Early Levels (0-17)

Took some time to spawn..mostly Hallucinating in sci-fi/fantasy worlds and processing initial data inputs..learning the world model and trying to make sense of some of the loss functions for different tasks...far from global optimum (objective reality) if such a thing exists

Started with tvboy.jpg, a nostalgic reminder of early gaming days. Later upgraded to couple Nintendos consoles

TV Boy Game

Electric shocks and bad grounding(while connecting tvboy to CRT) dint stop me lol ..was in LFG mode to play with friends

Core Memory

Not able to play Dynasty Warriors 6 and Prince of Persia: Sands of Time on my potato PC (with 256MB of System RAM and Integrated graphics with no dedicated VRAM) meant I had to learn the meaning of GPU poor very early and how the world_works.

Buying the first dedicated gpu Nvidia GeForce 9400 GT calmed me down for a while !

When not playing Call of duty or Tales of pirates with friends used to play with linux distros (Even non unix like DOS, dint know about OSS community back then) softwares from tech magazines (used to come in small images to install onto CD-ROMs and try out , should have brought bitcoin then :D dint know what crypto/digital-gold/proof-of-work algo can do!
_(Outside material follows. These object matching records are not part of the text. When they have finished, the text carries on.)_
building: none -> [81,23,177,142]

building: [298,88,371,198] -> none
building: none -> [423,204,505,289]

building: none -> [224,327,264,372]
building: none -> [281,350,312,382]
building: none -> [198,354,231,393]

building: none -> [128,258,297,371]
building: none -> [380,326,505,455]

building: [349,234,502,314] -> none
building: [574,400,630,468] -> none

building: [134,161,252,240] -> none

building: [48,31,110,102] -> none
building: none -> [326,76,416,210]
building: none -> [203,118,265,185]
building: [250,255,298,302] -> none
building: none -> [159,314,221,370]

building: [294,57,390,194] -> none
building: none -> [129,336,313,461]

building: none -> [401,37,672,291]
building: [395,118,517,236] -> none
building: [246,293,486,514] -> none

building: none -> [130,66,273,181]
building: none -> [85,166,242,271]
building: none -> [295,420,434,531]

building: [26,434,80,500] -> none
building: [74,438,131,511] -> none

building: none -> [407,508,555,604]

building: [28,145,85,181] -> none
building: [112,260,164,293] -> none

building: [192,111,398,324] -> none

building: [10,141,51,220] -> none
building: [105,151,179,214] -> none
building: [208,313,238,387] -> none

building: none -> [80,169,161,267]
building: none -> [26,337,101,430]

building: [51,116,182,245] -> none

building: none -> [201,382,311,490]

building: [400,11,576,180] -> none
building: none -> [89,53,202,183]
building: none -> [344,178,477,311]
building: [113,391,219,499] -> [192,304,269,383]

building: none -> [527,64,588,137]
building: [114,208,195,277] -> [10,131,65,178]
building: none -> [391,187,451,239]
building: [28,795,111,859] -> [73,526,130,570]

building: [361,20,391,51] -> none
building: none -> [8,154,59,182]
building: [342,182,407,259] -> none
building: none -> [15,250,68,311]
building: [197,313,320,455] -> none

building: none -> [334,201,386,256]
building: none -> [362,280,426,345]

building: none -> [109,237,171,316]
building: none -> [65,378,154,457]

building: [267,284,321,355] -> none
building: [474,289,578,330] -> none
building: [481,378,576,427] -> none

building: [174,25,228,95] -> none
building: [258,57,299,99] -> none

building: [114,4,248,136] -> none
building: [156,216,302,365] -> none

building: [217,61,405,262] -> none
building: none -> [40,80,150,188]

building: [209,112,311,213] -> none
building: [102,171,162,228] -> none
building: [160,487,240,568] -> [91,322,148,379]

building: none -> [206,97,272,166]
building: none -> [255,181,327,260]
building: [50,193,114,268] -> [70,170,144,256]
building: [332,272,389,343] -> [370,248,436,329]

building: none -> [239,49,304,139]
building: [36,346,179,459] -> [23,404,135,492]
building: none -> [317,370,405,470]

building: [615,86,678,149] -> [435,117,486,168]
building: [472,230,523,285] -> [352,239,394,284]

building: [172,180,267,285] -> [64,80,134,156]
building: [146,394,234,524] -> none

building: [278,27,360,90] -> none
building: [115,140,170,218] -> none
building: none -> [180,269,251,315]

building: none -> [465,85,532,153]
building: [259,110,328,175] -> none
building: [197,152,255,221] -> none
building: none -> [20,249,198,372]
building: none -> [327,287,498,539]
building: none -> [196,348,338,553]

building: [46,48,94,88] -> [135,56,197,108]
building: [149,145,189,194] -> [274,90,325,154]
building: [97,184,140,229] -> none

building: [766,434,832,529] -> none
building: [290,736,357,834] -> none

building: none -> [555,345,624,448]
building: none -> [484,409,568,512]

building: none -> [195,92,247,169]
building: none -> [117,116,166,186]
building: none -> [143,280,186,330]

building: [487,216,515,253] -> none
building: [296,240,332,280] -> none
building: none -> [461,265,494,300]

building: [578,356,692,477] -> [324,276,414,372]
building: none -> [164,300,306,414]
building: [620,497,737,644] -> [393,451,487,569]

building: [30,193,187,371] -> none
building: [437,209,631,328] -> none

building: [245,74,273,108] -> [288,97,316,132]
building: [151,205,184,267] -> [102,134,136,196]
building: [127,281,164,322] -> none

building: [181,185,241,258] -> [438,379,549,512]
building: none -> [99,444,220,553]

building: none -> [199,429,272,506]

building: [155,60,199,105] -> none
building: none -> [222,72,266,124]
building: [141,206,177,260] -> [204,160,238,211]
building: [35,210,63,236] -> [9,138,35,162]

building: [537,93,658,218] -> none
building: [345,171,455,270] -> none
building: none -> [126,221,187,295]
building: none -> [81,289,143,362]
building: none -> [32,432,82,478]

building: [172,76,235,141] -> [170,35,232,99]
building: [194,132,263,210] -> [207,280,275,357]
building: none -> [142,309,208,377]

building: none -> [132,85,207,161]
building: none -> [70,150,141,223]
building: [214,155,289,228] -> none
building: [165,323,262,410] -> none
Too noob of me to understand that barter/currency system doesnt just apply to medieval games but also real world -_-) and PC gaming mods (changing textures and map/character designs in those virtual worlds)

< insert every AAA and popular indie title released In this period ..I might have played at least once >

In the days of yore (before 2013), a pirate's life was for me, sailing the high seas of bandwidth-poor DSL networks, relying on the sacred code of p2p and BitTorrent. Mastering the dark arts of compression (from repackers like blackboxrepack, corepacks, fitgirl, RG mechanics, razor1911 🏴‍☠️) and nearly every codec (like H264, H265) and encoding format under the sun 🌞 , the goal was always to squeeze out every bit o' data before bandwidth limits hit. The perfect formats for OBS Studio and streaming were a constant hunt, all while enduring the days-long wait for games to finish downloading after release.

Me and my mates stood as defenders of the decentralized internet, always trying to hack the simulacrum. We shared movies, video games, and softwarez.. seeding the loot across the digital seas like true buccaneers. Those were the days of high-risk and high-reward matey—where bandwidth was scarce, but the freedom of the de-centralized digital seas was all that mattered.

Ahoy! FBI (if ye be readin' this), I'm a reformed pirate now! I support the video game devs I love and proudly hold 10+ streaming subscriptions—the waters be calmer now, savvy?